Your assignment: Every line with the string "subtitle" in it belongs in your answer, so copy them all from the data.

[Document layout detection data]
━━━━

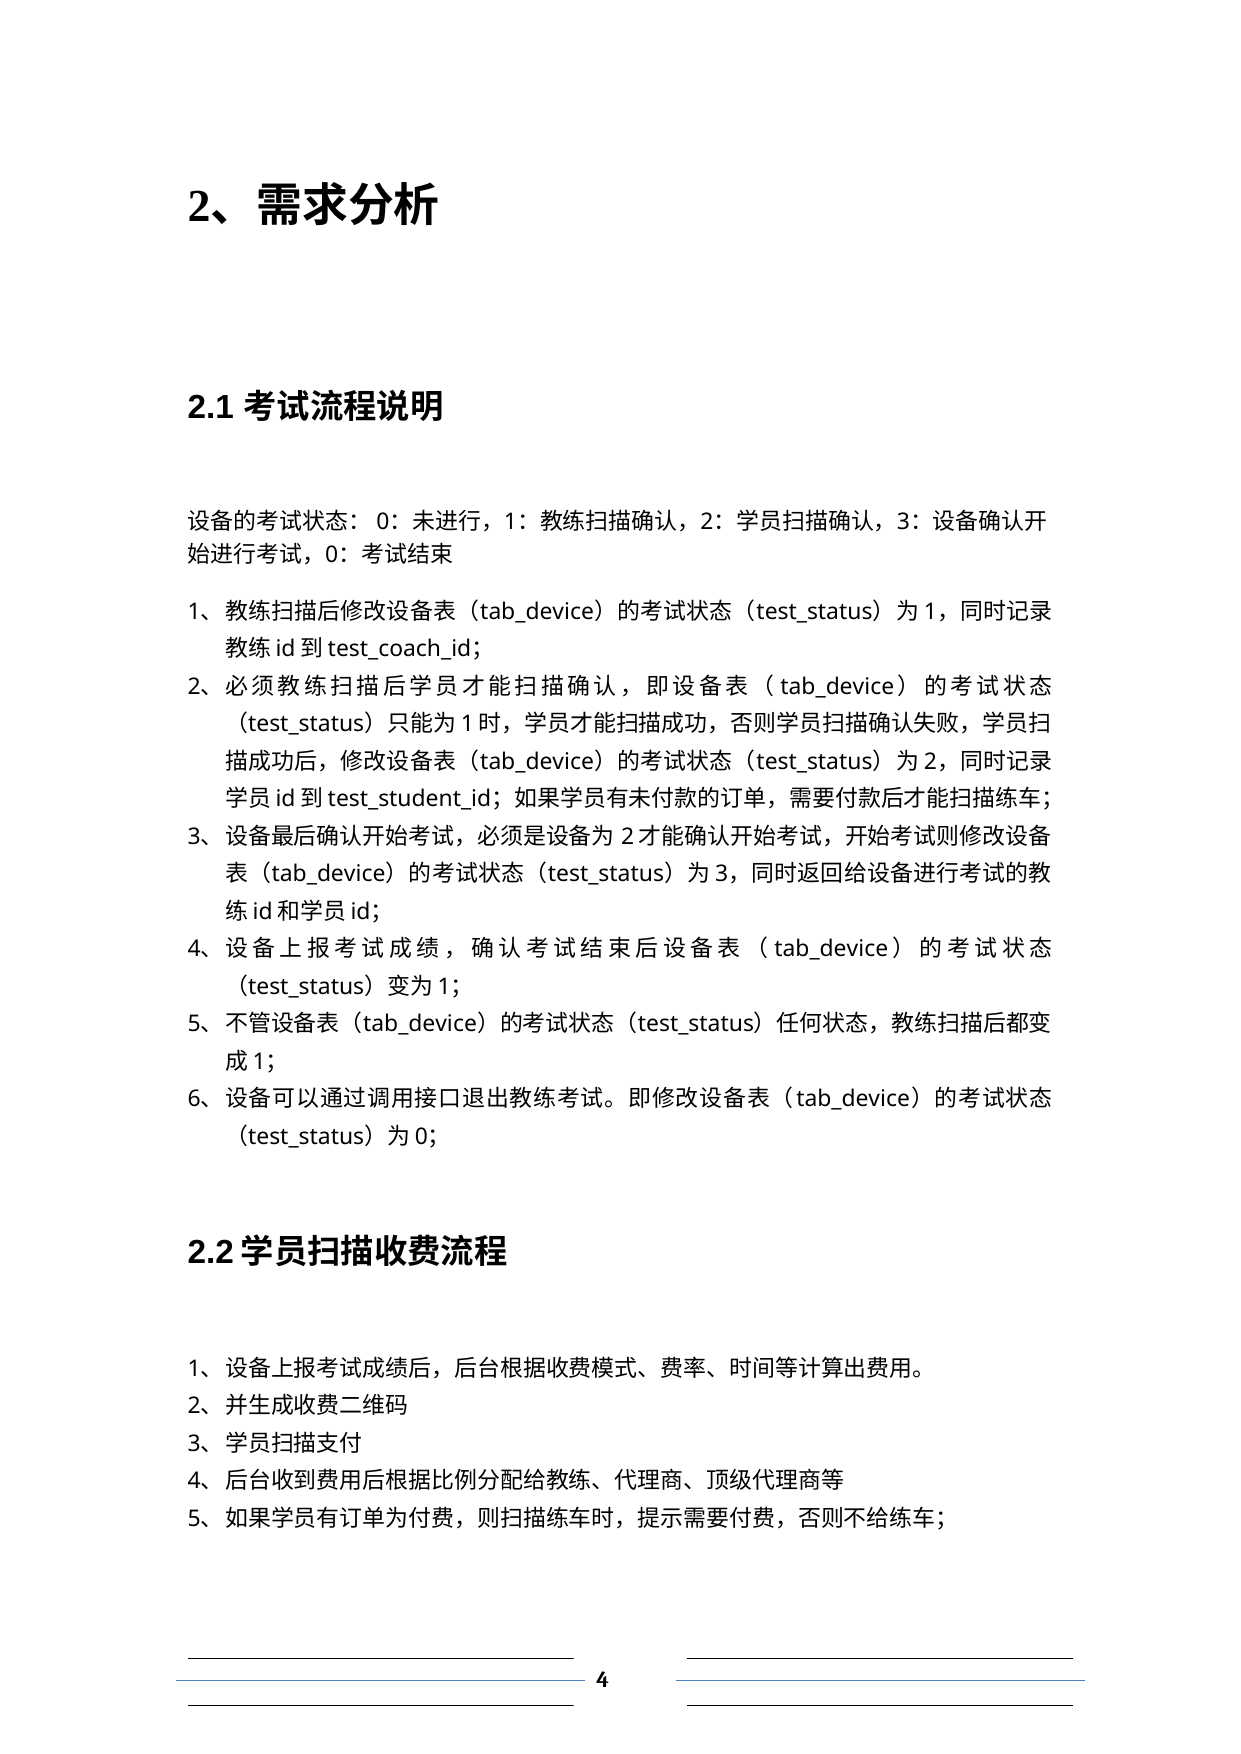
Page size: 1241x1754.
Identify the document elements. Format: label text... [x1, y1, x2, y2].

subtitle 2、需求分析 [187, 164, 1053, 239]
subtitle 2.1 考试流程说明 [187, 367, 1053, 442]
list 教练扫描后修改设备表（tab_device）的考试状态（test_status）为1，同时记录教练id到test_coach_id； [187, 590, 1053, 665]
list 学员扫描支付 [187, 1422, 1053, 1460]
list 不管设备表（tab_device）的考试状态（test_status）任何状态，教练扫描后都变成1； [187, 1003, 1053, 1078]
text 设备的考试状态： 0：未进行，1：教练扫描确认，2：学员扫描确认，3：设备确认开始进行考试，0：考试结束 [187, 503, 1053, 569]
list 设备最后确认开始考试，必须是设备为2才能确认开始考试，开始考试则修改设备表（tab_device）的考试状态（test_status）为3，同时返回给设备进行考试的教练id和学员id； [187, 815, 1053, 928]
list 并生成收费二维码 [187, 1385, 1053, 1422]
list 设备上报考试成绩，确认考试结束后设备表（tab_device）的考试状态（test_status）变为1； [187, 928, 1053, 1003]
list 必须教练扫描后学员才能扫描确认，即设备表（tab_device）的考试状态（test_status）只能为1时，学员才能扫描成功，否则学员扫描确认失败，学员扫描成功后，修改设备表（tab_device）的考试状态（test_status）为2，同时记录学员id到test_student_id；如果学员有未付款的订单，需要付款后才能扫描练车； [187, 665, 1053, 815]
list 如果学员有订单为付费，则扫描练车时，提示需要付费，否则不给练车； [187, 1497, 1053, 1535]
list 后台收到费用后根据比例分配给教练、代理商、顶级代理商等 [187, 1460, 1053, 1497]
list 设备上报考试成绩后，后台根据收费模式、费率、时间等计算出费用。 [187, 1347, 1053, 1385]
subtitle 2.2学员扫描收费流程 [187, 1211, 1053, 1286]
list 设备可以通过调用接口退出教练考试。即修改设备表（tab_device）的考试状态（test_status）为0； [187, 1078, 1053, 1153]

━━━━

Expected output:
subtitle 2、需求分析 [187, 164, 1053, 239]
subtitle 2.1 考试流程说明 [187, 367, 1053, 442]
subtitle 2.2学员扫描收费流程 [187, 1211, 1053, 1286]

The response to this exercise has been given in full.